St. Augustine's School for Negroes was founded in 1867 by North Carolina churchmen. It was built and maintained, however, by northern churchmen and agencies. While the school was not a diocesan institution, Bishop Cheshire throughout his episcopate gave it his full co-operation and support. He had a personal interest in the school, for his father had been one of the original incorporators. As ex-officio president of the Board of Trustees he kept in close contact with the development of St. Augustine's. Realizing that his state benefited most from the school, Bishop Cheshire time and time again urged his people to give it every encouragement and assistance within their means.

In appreciation of his services to St. Augustine's, the authorities of the school resolved to name a proposed new building for Bishop Cheshire. Of this decision, the presiding bishop, John Gardner Murray, remarked: "I can conceive of nothing more splendid that the Church or community could do than to erect at St. Augustine's a building in honor of Bishop Cheshire. The work itself is most deserving in every way, and the Bishop whose name you propose to have associated with it, is one of the greatest Bishops in our Church in his every relationship thereto."[53]

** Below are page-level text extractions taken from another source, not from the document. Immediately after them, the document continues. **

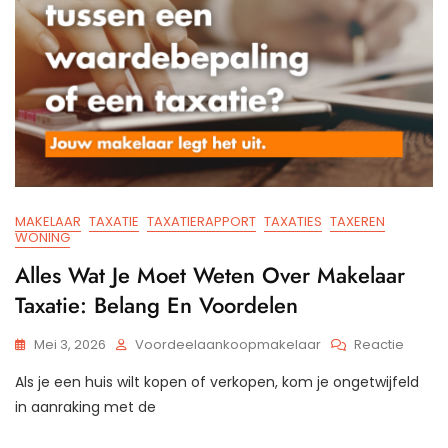
MAKELAAR
TAXATIE
TAXATIERAPPORT
TAXATIES
TAXEREN
WONING
Alles Wat Je Moet Weten Over Makelaar
Taxatie: Belang En Voordelen
Op
Mei 3, 2026
Voordeelaankoopmakelaar
Reactie
Alles
Als je een huis wilt kopen of verkopen, kom je ongetwijfeld
Wat
Je
in aanraking met de
Moet
Weten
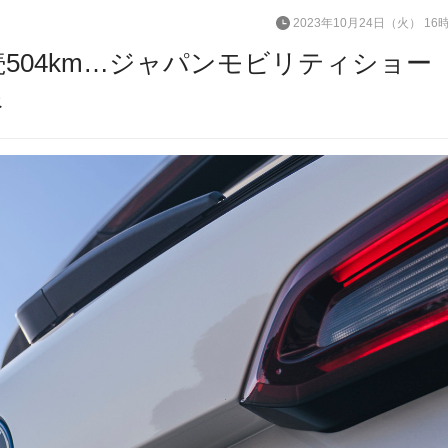
2023年10月24日（火） 16
続504km…ジャパンモビリティショー
像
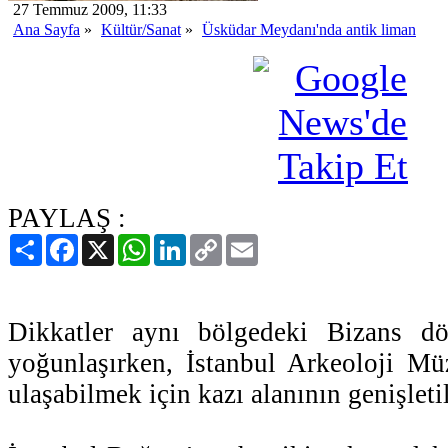
27 Temmuz 2009, 11:33
Ana Sayfa
»
Kültür/Sanat
»
Üsküdar Meydanı'nda antik liman
PAYLAŞ :
Paylaş
Facebook
X
WhatsApp
LinkedIn
Copy
Email
Link
Dikkatler aynı bölgedeki Bizans dö
yoğunlaşırken, İstanbul Arkeoloji Mü
ulaşabilmek için kazı alanının genişleti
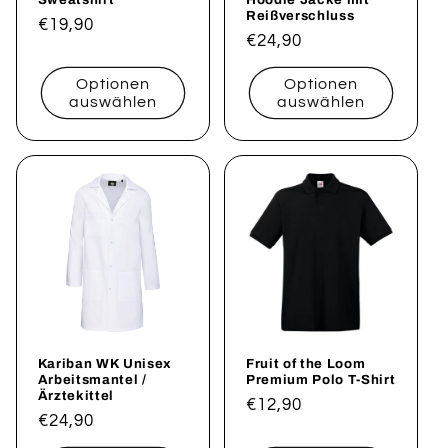
Reißverschluss
Normaler
€19,90
Normaler
€24,90
Preis
Preis
Optionen
Optionen
auswählen
auswählen
Kariban WK Unisex
Fruit of the Loom
Arbeitsmantel /
Premium Polo T-Shirt
Ärztekittel
Normaler
€12,90
Normaler
€24,90
Preis
Preis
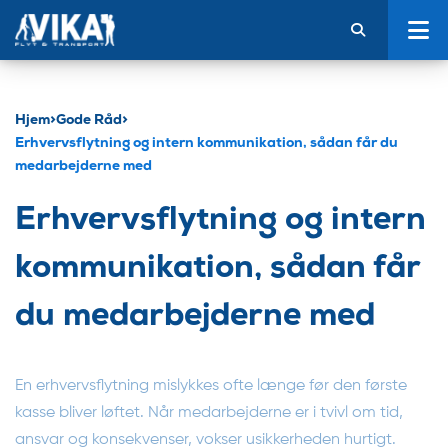
Hjem
>
Gode Råd
>
Erhvervsflytning og intern kommunikation, sådan får du
medarbejderne med
Erhvervsflytning og intern
kommunikation, sådan får
du medarbejderne med
En erhvervsflytning mislykkes ofte længe før den første
kasse bliver løftet. Når medarbejderne er i tvivl om tid,
ansvar og konsekvenser, vokser usikkerheden hurtigt.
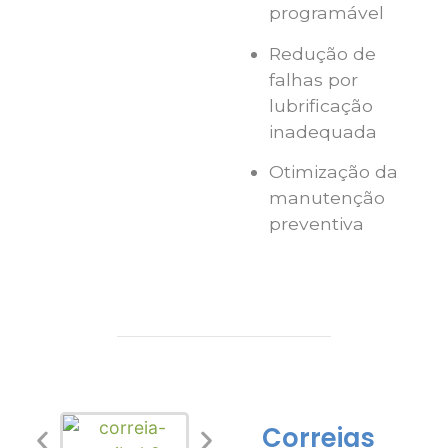
programável
Redução de
falhas por
lubrificação
inadequada
Otimização da
manutenção
preventiva
Correias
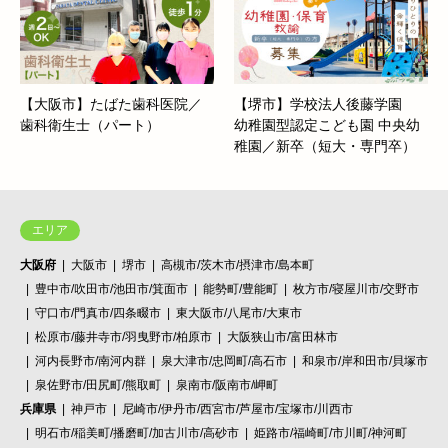
【大阪市】たばた歯科医院／
【堺市】学校法人後藤学園
歯科衛生士（パート）
幼稚園型認定こども園 中央幼
稚園／新卒（短大・専門卒）
エリア
大阪府
大阪市
堺市
高槻市/茨木市/摂津市/島本町
豊中市/吹田市/池田市/箕面市
能勢町/豊能町
枚方市/寝屋川市/交野市
守口市/門真市/四条畷市
東大阪市/八尾市/大東市
松原市/藤井寺市/羽曳野市/柏原市
大阪狭山市/富田林市
河内長野市/南河内群
泉大津市/忠岡町/高石市
和泉市/岸和田市/貝塚市
泉佐野市/田尻町/熊取町
泉南市/阪南市/岬町
兵庫県
神戸市
尼崎市/伊丹市/西宮市/芦屋市/宝塚市/川西市
明石市/稲美町/播磨町/加古川市/高砂市
姫路市/福崎町/市川町/神河町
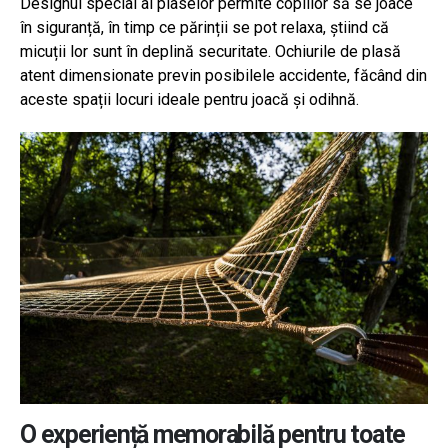
Designul special al plaselor permite copiilor să se joace
în siguranță, în timp ce părinții se pot relaxa, știind că
micuții lor sunt în deplină securitate. Ochiurile de plasă
atent dimensionate previn posibilele accidente, făcând din
aceste spații locuri ideale pentru joacă și odihnă.
O experiență memorabilă pentru toate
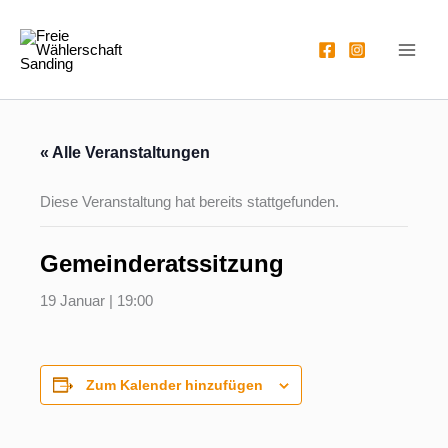
Zum
Inhalt
springen
« Alle Veranstaltungen
Diese Veranstaltung hat bereits stattgefunden.
Gemeinderatssitzung
19 Januar | 19:00
Zum Kalender hinzufügen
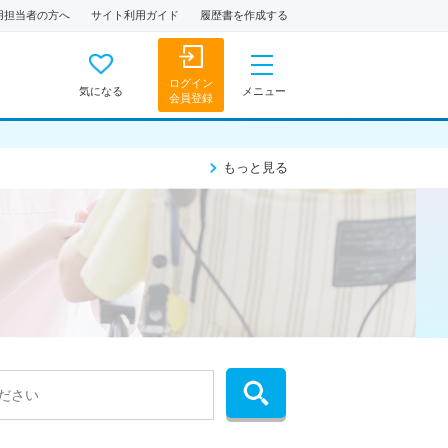
用担当者の方へ
サイト利用ガイド
履歴書を作成する
ログイン
気になる
メニュー
会員登録
もっと見る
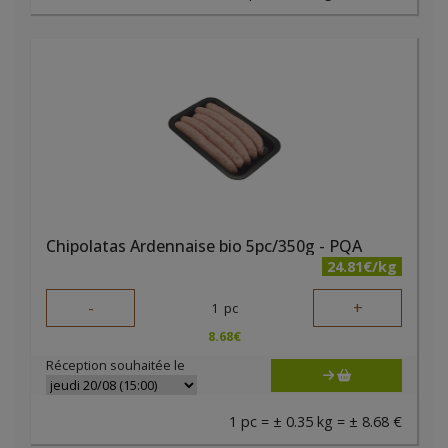
Chipolatas Ardennaise bio 5pc/350g - PQA
24.81€/kg
-
+
1
pc
8.68
€
Réception souhaitée le
1 pc = ± 0.35 kg = ± 8.68 €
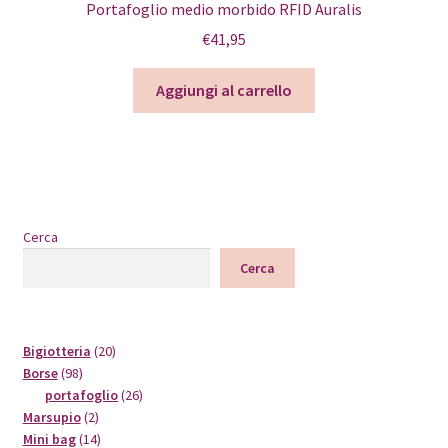
Portafoglio medio morbido RFID Auralis
€
41,95
Aggiungi al carrello
Cerca
Cerca
20
Bigiotteria
20
98
prodotti
Borse
98
prodotti
26
portafoglio
26
2
prodotti
Marsupio
2
prodotti
14
Mini bag
14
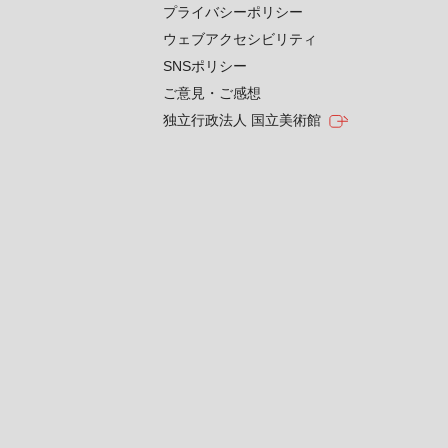
プライバシーポリシー
ウェブアクセシビリティ
SNSポリシー
ご意見・ご感想
独立行政法人 国立美術館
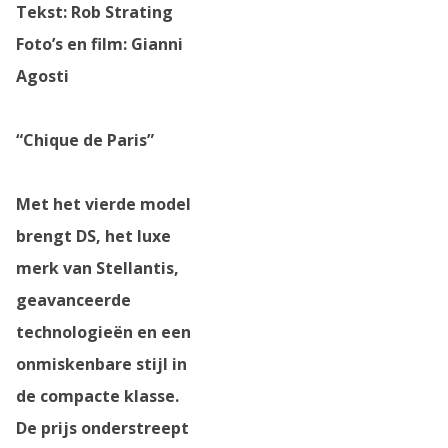
Tekst: Rob Strating
Foto’s en film: Gianni
Agosti
“Chique de Paris”
Met het vierde model
brengt DS, het luxe
merk van Stellantis,
geavanceerde
technologieën en een
onmiskenbare stijl in
de compacte klasse.
De prijs onderstreept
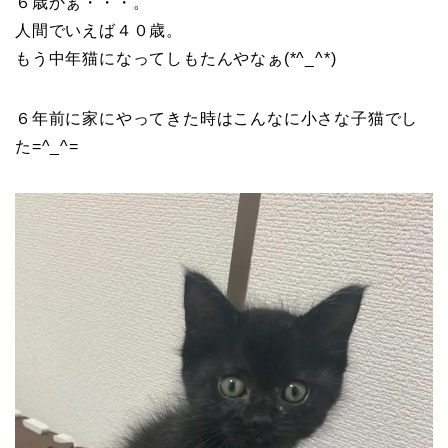
６歳かぁ・・・。
人間でいえば４０歳。
もう中年猫になってしもたんやなぁ(*^_^*)
６年前に家にやってきた時はこんなに小さな子猫でし
た=^_^=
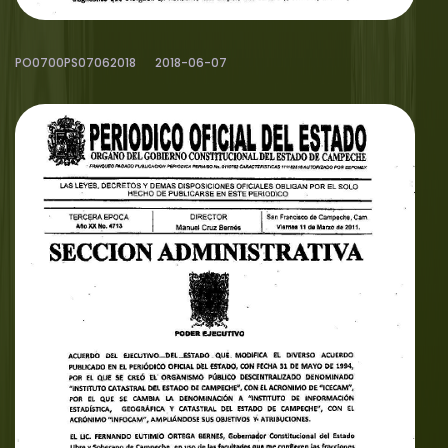
PO0700PS07062018
2018-06-07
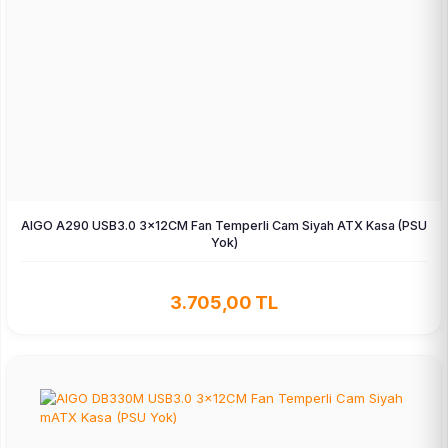
AIGO A290 USB3.0 3×12CM Fan Temperli Cam Siyah ATX Kasa (PSU
Yok)
3.705,00 TL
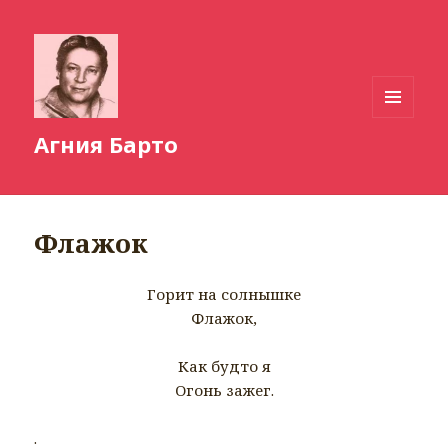
МЕНЮ
Агния Барто
И
ВИДЖЕТЫ
Флажок
Горит на солнышке
Флажок,
Как будто я
Огонь зажег.
.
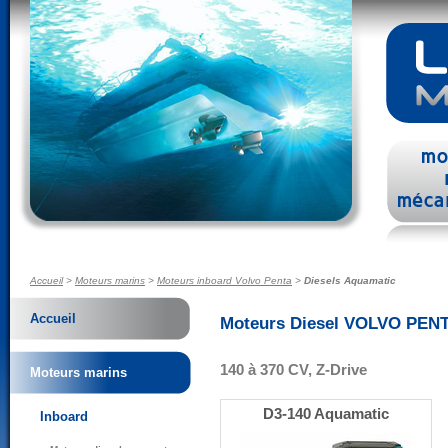
Accueil
>
Moteurs marins
>
Moteurs inboard Volvo Penta
>
Diesels Aquamatic
Accueil
Moteurs Diesel VOLVO PEN
140 à 370 CV, Z-Drive
Moteurs marins
D3-140 Aquamatic
Inboard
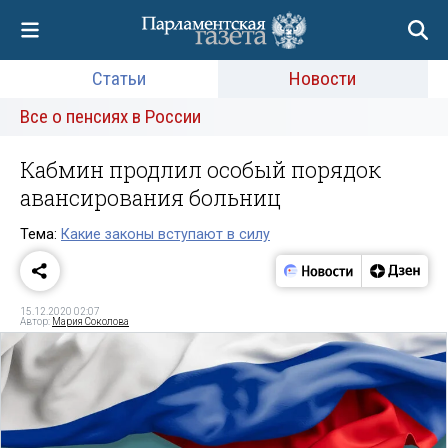
Статьи
Новости
Все о пенсиях в России
Кабмин продлил особый порядок
авансирования больниц
Тема:
Какие законы вступают в силу
15.12.2020 02:07
Автор:
Мария Соколова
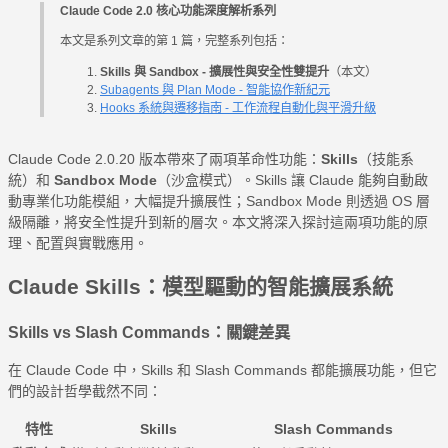
Claude Code 2.0 核心功能深度解析系列
本文是系列文章的第 1 篇，完整系列包括：
Skills 與 Sandbox - 擴展性與安全性雙提升
（本文）
Subagents 與 Plan Mode - 智能協作新紀元
Hooks 系統與遷移指南 - 工作流程自動化與平滑升級
Claude Code 2.0.20 版本帶來了兩項革命性功能：
Skills
（技能系
統）和
Sandbox Mode
（沙盒模式）。Skills 讓 Claude 能夠自動啟
動專業化功能模組，大幅提升擴展性；Sandbox Mode 則透過 OS 層
級隔離，將安全性提升到新的層次。本文將深入探討這兩項功能的原
理、配置與實戰應用。
Claude Skills：模型驅動的智能擴展系統
Skills vs Slash Commands：關鍵差異
在 Claude Code 中，Skills 和 Slash Commands 都能擴展功能，但它
們的設計哲學截然不同：
特性
Skills
Slash Commands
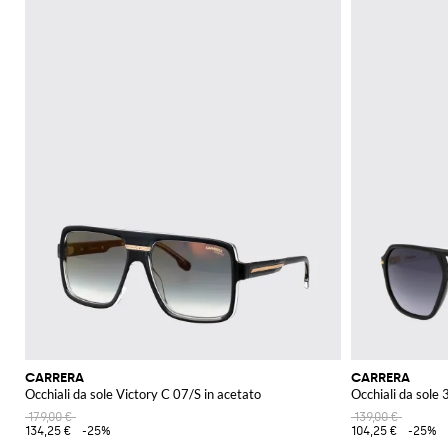
CARRERA
CARRERA
Occhiali da sole Victory C 07/S in acetato
Occhiali da sole 
179,00 €
139,00 €
134,25 €
-25%
104,25 €
-25%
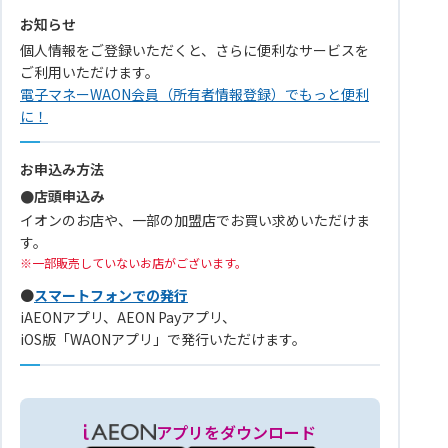
お知らせ
個人情報をご登録いただくと、さらに便利なサービスを
ご利用いただけます。
電子マネーWAON会員（所有者情報登録）でもっと便利
に！
お申込み方法
●店頭申込み
イオンのお店や、一部の加盟店でお買い求めいただけま
す。
一部販売していないお店がございます。
●
スマートフォンでの発行
iAEONアプリ、AEON Payアプリ、
iOS版「WAONアプリ」で発行いただけます。
アプリをダウンロード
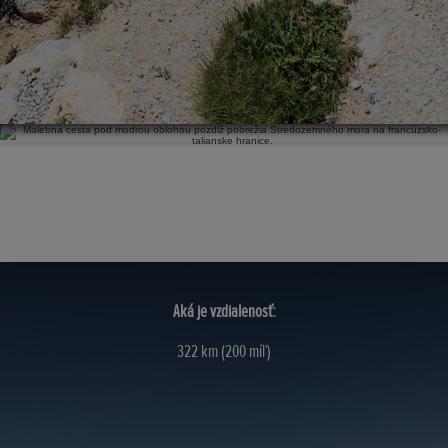
Kde končí:
Granada, Španielsko.
Aká je vzdialenosť:
322 km (200 míľ)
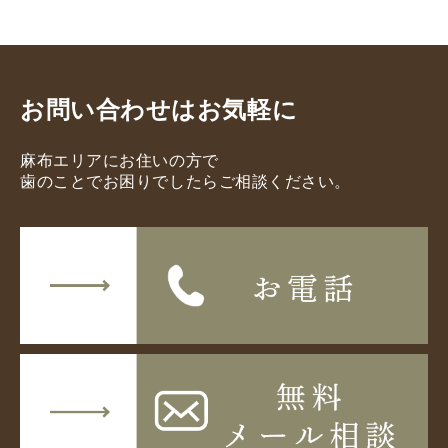
お問い合わせはお気軽に
麻布エリアにお住いの方で
歯のことでお困りでしたらご相談ください。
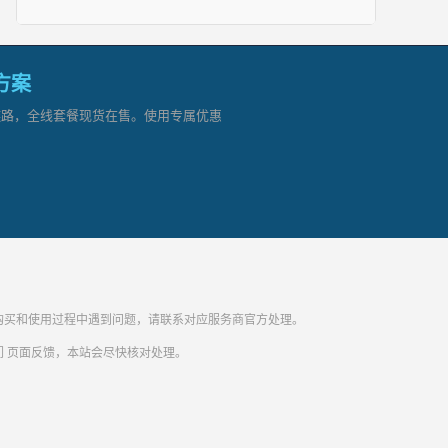
网方案
顶级链路，全线套餐现货在售。使用专属优惠
纷。购买和使用过程中遇到问题，请联系对应服务商官方处理。
们
页面反馈，本站会尽快核对处理。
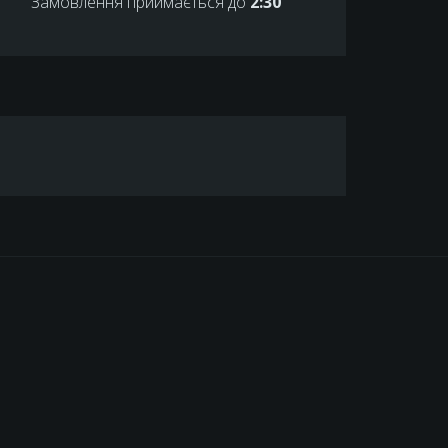
Замовлення приймається до
2:30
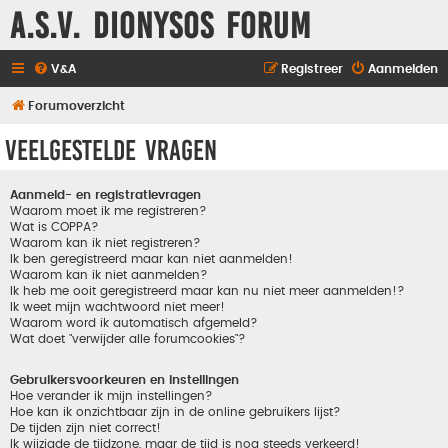
A.S.V. Dionysos Forum
V&A
Registreer
Aanmelden
Forumoverzicht
Veelgestelde vragen
Aanmeld- en registratievragen
Waarom moet ik me registreren?
Wat is COPPA?
Waarom kan ik niet registreren?
Ik ben geregistreerd maar kan niet aanmelden!
Waarom kan ik niet aanmelden?
Ik heb me ooit geregistreerd maar kan nu niet meer aanmelden!?
Ik weet mijn wachtwoord niet meer!
Waarom word ik automatisch afgemeld?
Wat doet "verwijder alle forumcookies"?
Gebruikersvoorkeuren en instellingen
Hoe verander ik mijn instellingen?
Hoe kan ik onzichtbaar zijn in de online gebruikers lijst?
De tijden zijn niet correct!
Ik wijzigde de tijdzone, maar de tijd is nog steeds verkeerd!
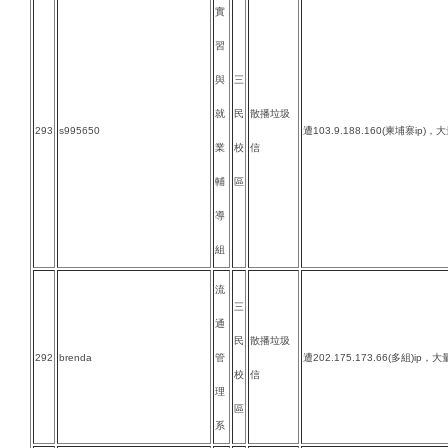
實
習
與
三
就
民
散播垃圾
293
s995650
遭103.9.188.160(柬埔寨ip)
業
校
信
輔
區
導
組
流
三
通
民
散播垃圾
292
brenda
管
遭202.175.173.66(多組)ip，
校
信
理
區
系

The dedication of the Cheshire Building at St. Augustine's College took place on Bishop Cheshire's eightieth birthday, March 27, 1930. In the course of the ceremony the Bishop delivered an address in which he traced the history of St. Augustine's from its establishment as a simple normal school to its present collegiate status. He touched upon the development of Negro education in the South since 1865, and emphasized the importance of this fact in the growth of a better relationship between the races. St. Augustine's, said the Bishop, in a larger sense represents the church's attitude towards the Negro problem in America and what it has done to solve that problem.

Dr. A. B. Hunter, principal of the school for twenty-five years, made a short talk in which he spoke of the Bishop's loyal support of St. Augustine's. He ascribed much of the institution's success to the "unfailing sympathy and material assistance of the Bishop." Towards the end of the ceremony a portrait of Bishop Cheshire, hanging in the hall of the new building, was unveiled.